Mount the ISO to this directory (note: It being an image, the resulting mount is read-only):

# mount -t iso9660 -o loop /path/to/archISO /mnt/archiso

Now that the ISO is mounted, we must copy its contents to another directory, where they can be edited:

$ cp -a /mnt/archiso ~/customiso


Edit the contents of ~/customiso as needed.

  • Some helpful hints:
    • The kernels (IDE and scsi) that are booted by the cd are found at isolinux/vmlinuz and isolinux/vmlinuz_scsi, you may want to replace them with home-brewed ones. I recommend that you do not use your own, completely new, configs, but instead fetch the ones out of the kernels that already exist and edit as desired, this can be done using scripts/extract-ikconfig from any kernel source tree
    • Kernel sources, as well as default Arch kernel configs, which are used if a user chooses to build a kernel at install time are located at arch/
    • The filesystem you are given while in the install environment is at root-image.fs.sfs, if you'd like to edit this:

1. Copy it to another location

$ cp root-image.fs.sfs ~

2. Extract the sqfs image from the file (squashfs-tools is needed for this)

$ unsquashfs root-image.fs.sfs 

3. This will generate a new folder called squashfs-root with a file called root-image.fs in it. This file contains a ext2 filesystem. Mount this filesystem to make changes to it.

# mkdir /mnt/rootfs
# mount ~/squashfs-root/root-image.fs /mnt/rootfs

4. You can do a chroot into this folder to be able to install new software in the image using pacman.

$ arch-chroot /mnt/rootfs

5. When you're done fiddling around, exit from the chroot, unmount the rootfs and create the new squashfs image

# exit
# umount /mnt/rootfs
$ mksquashfs squashfs-root root-image.fs.sfs

6. You'll now have a new root-image.fs.sfs, which you can copy back to your ISO, replacing the old one

$ cp root-image.fs.sfs customiso/root-image.fs.sfs

Creating a new ISO

Once you have edited your custom ISO to your needs, you must create a new ISO image. This can be done with genisoimage, which is part of cdrkit.
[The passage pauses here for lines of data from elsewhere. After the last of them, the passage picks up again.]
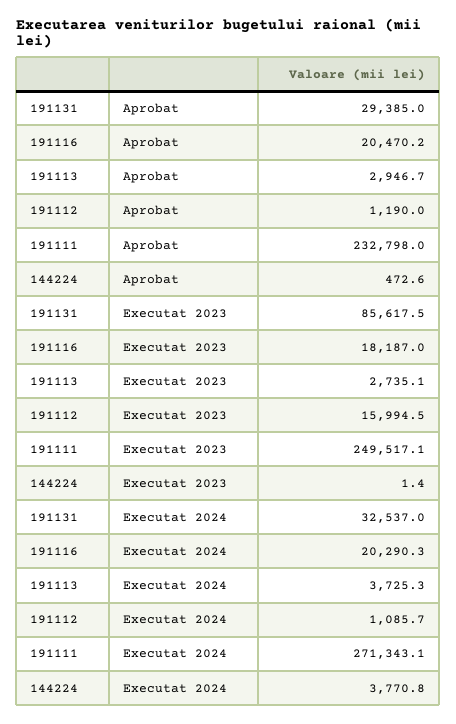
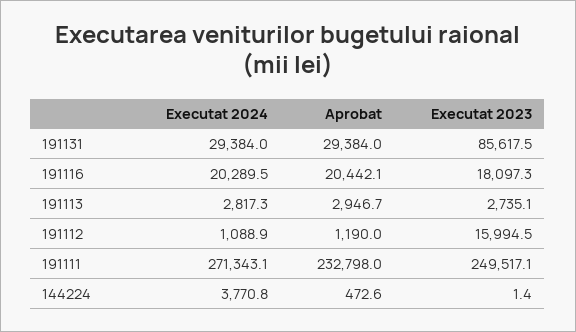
191131, Aprobat: 29385 -> 29384
191116, Aprobat: 20470.2 -> 20442.1
191116, Executat 2023: 18187 -> 18097.3
191131, Executat 2024: 32537 -> 29384
191116, Executat 2024: 20290.3 -> 20289.5
191113, Executat 2024: 3725.3 -> 2817.3
191112, Executat 2024: 1085.7 -> 1088.9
$ genisoimage -l -r -J -V "ARCH_201209" -b isolinux/isolinux.bin -no-emul-boot -boot-load-size 4 -boot-info-table -c isolinux/ -o ~/arch-custom.iso ~/customiso

There should now be a file called arch-custom.iso in the home folder of the user that created the ISO. This can now be burned to a CD or DVD. Enjoy your very own, customized, Arch install CD. Remember that the ISO label must be the same as the one from the original ISO (in this case ARCH_201209) or otherwise the image will not work.

If installing the image into a pen drive with unetbootin remember also that the label of the pen drive partition must be ARCH_201209. This can be changed with e2label for ext3 partitions.

Note: In the most recent series of Arch ISO's, it has been reported that unetbootin sometimes breaks the image. Please use dd to create the installer.